Simon: If you have the patience to deal with the UN.
Audience Member: Really great talk. It was very interesting. This question is for anybody, but I'm really curious to get your take on how workplace training should evolve in order to keep up with technology. For example, someone doesn't pick up a USB drive they found on the ground of their office and plug it into their computer, which in that case it doesn't matter if they're using blockchain because they pretty much have access to anything at that point.
John: I think more scenario-based training is the answer.

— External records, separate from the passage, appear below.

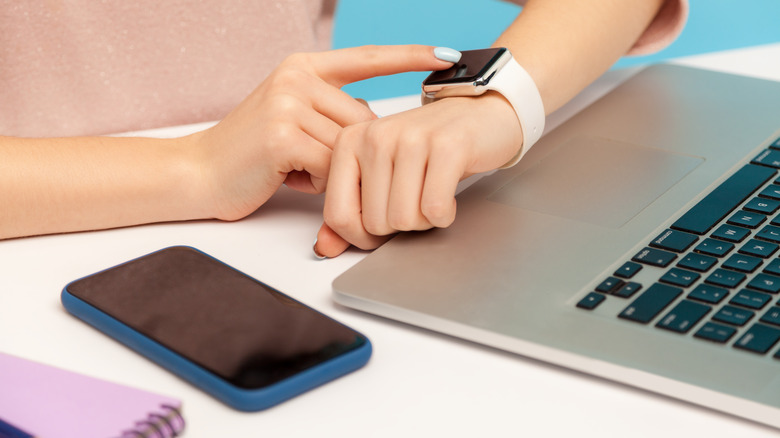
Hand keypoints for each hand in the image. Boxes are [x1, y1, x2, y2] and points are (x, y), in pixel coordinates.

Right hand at [188, 45, 455, 221]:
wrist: (198, 173)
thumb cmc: (252, 155)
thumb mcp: (293, 119)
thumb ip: (332, 114)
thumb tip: (376, 128)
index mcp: (303, 67)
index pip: (367, 58)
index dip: (410, 56)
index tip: (448, 56)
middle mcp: (296, 77)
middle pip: (362, 119)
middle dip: (348, 152)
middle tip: (305, 163)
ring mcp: (289, 102)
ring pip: (349, 145)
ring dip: (329, 169)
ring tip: (291, 168)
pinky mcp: (284, 134)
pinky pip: (329, 165)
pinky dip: (315, 181)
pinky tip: (285, 175)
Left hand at [315, 92, 522, 257]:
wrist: (480, 114)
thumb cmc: (427, 149)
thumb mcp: (381, 176)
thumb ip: (350, 213)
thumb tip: (325, 248)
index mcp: (349, 142)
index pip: (338, 216)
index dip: (362, 237)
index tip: (382, 226)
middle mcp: (375, 136)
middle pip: (376, 223)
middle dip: (401, 226)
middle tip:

Right now, we have training that is very one-dimensional in the sense that we're going to have information fed into your brain and you're somehow going to absorb it and go away from that training actually learning how to apply these skills. I think right across the board more scenario-based training where you get to immediately apply the skills that you learn in a mock exercise as an example, is probably a far better way of teaching these lessons.
Simon: Also, sorry, to some extent it falls on the IT department to become the denier of certain information services. It behooves the IT department just to make sure that certain things can't happen. For goodness sakes, lock out the USB systems on any desktop, for instance. Reduce the attack surface.
John: Yeah, that's a good question. You're dealing with human behaviors at the end of the day, which are undergoing some fundamental changes. You've got to find a way to incentivize workers to take the training seriously. Maybe, the reason why we're delivering training in that way is probably because it's the cheapest delivery mechanisms to deliver that en masse. Maybe organizations need to get a little more creative. Maybe have more human participation in the process as opposed to just trying to gamify it on a video game kind of scenario. Yeah, I don't have any good answers for you in that sense, but this is definitely going to be a challenge as we develop shorter and shorter attention spans overall.
Simon: In my business, we just fire anyone who can't deal with the sales systems as they are. A friend of mine, I was shocked. He was a rancher from Wyoming and he had something like 20 dogs in his life. How's that happen? Well, you go downtown to the market. You buy a dog. You toss him in the back of the pickup truck. If it makes it home, great. If it didn't, it's not smart enough to be a ranch dog. I think this is a similar principle applies.
John: You're making me feel really bad 'cause I probably have a few mandatory training courses to take yet.
Peter: All right, I want to thank the panel again. We're going to wrap up the formal portion. Thank you again for your comments. Please, vote. There's the website right behind the panel. Please, vote for the winning team. I think everyone's going to be sticking around for our Q&A. Informally, please, there's still some drinks and some food so please enjoy yourselves. Thank you again for coming tonight.